In the early mornings at this time of year, we are treated to beautiful colors in the sky. Today it reflected in the water as well. For a brief time, the sky was this shade of pink, and then a bit of orange. It's a good thing that Greg noticed it and told me to look out the window--just a few minutes later, it was gone.

In case you hadn't noticed, this is my new favorite way to take a photo: I hold my camera out the window of our room upstairs, to take a shot that overlooks the lake. From that vantage point, I can get a good overview of the landscape. Being a shorter person, I just can't do it justice from the ground!

Yesterday when I drove towards the trail, I realized that Hollywood films have nothing on us when it comes to flocking trees and creating a wintery scene. The conifer trees were mostly laden with the fresh snow, while the deciduous trees had little coats of frost, thanks to the moisture that is still being released from our (mostly) open lake.
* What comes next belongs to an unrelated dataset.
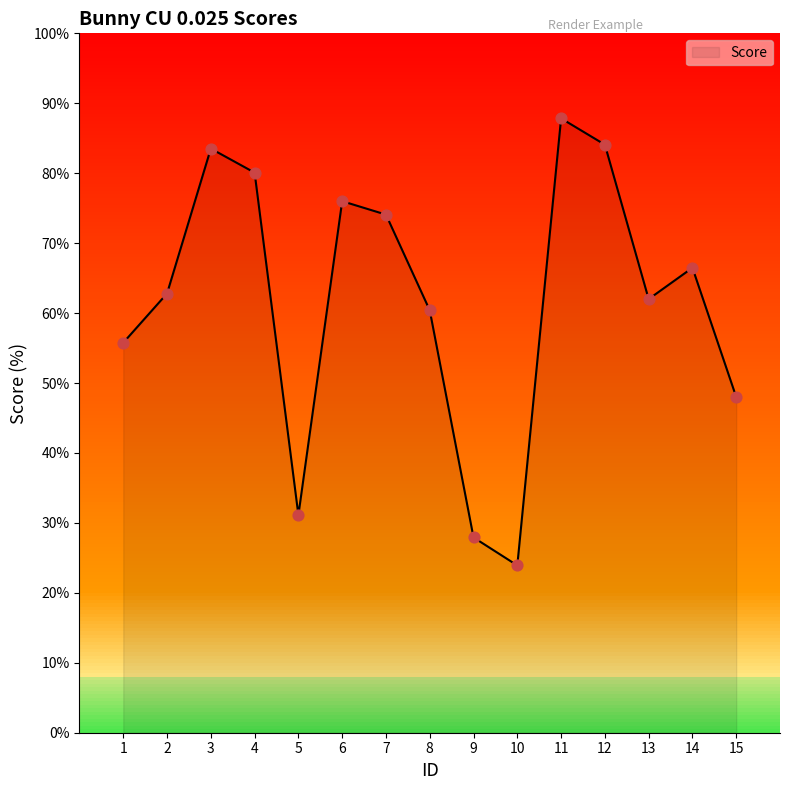

What is the change in value from 7 to 9?

-46.2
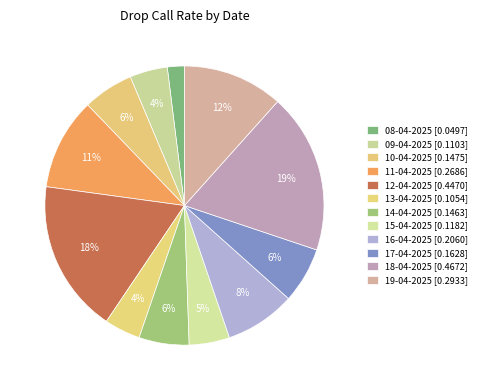

What portion of the pie excludes 08-04-2025?

98.0%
It is difficult to take a picture that adequately reflects all of this. Suffice it to say that it was as pretty as a postcard.
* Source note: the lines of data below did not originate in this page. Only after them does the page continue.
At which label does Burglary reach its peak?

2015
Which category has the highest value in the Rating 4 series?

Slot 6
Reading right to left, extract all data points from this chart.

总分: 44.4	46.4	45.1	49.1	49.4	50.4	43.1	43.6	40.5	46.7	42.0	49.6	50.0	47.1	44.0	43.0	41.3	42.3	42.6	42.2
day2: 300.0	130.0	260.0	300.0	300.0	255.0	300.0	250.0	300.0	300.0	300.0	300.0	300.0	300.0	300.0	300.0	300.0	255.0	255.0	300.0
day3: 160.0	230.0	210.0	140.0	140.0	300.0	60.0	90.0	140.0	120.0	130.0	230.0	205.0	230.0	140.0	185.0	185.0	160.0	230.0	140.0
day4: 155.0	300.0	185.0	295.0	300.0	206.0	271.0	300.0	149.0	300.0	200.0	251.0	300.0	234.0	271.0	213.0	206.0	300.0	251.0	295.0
The lake is starting to freeze up around the bays and edges. I don't see as much steam rising from it, so it must be nearing the point of cooldown necessary to freeze over. The other important factor that must fall in to place is the wind. Tomorrow night, the lows in our area are predicted to be 21 to 26 degrees below zero. But the wind is supposed to be out of the west at ten to fifteen miles per hour. It's not likely that the lake will freeze if both of those conditions happen. Last year, it seemed to be taking a long time for the lake to freeze. We were all anxious, and it happened that one evening we were having friends over for dinner, and I suggested that afterwards, we go down and see how the lake was doing. It was quite cold, and it seemed that the wind had died down. We bundled up, and headed out into the stillness. When we got to the landing, we could actually hear the ice forming. First there was a trickling sound of water, and then suddenly it stopped. It was almost like a switch had been flipped off. And there in front of us was ice where moments before it was water. We started to pitch small snow chunks on to the new ice, and watched them trail until they reached the edge a little further out, where they fell into the lake. It was such a rare moment. When we headed in, we were happy that finally the lake had frozen over. But in the morning, it was not to be, as the wind had come up, and pushed around all the new ice, broken it up, and re-opened the lake. It was several more days before it really settled down enough to freeze completely and firmly.
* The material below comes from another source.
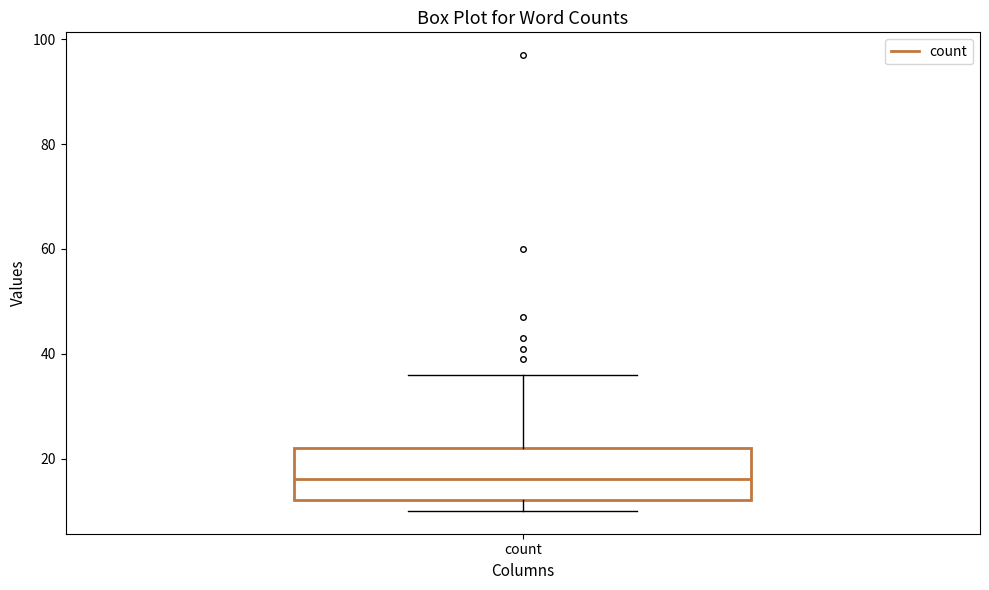

Where is the upper edge of the box for count on the y-axis? The values are not printed on the chart, so give them approximately, as read against the axis.

22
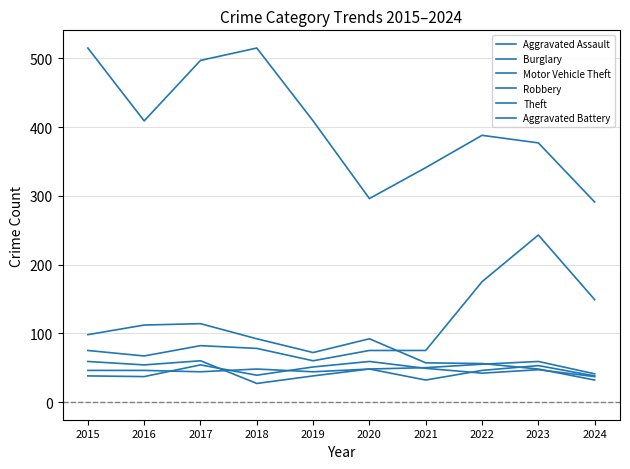

What is the sum of the Theft values at 2018 and 2021?

856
With all of the white surrounding us, we've been able to spot critters more easily. Several neighbors have reported seeing moose on the trail again. We got our chance last Saturday, as we headed to Grand Marais early in the morning. Along a straightaway, two bull moose were conversing up ahead. It had been a while since I've seen bulls with racks, and these two looked great. They scrambled to take there meeting off-road, and one nearly slipped as he headed in to the woods. I was happy that he didn't actually fall, because I have seen that, and it looks painful. I've been watching tracks, hoping to see some wolf, but so far it has been just the fox. Those little fellows and gals are a frequent sight on the trail.

More snow is falling today, and it is great to know that so much of the state has been blessed with early December snow. That means we all can dust off the skis and snowshoes sooner to get out there and find our "ski legs" again. The muscles will be sore for a bit, but then we'll be gliding along.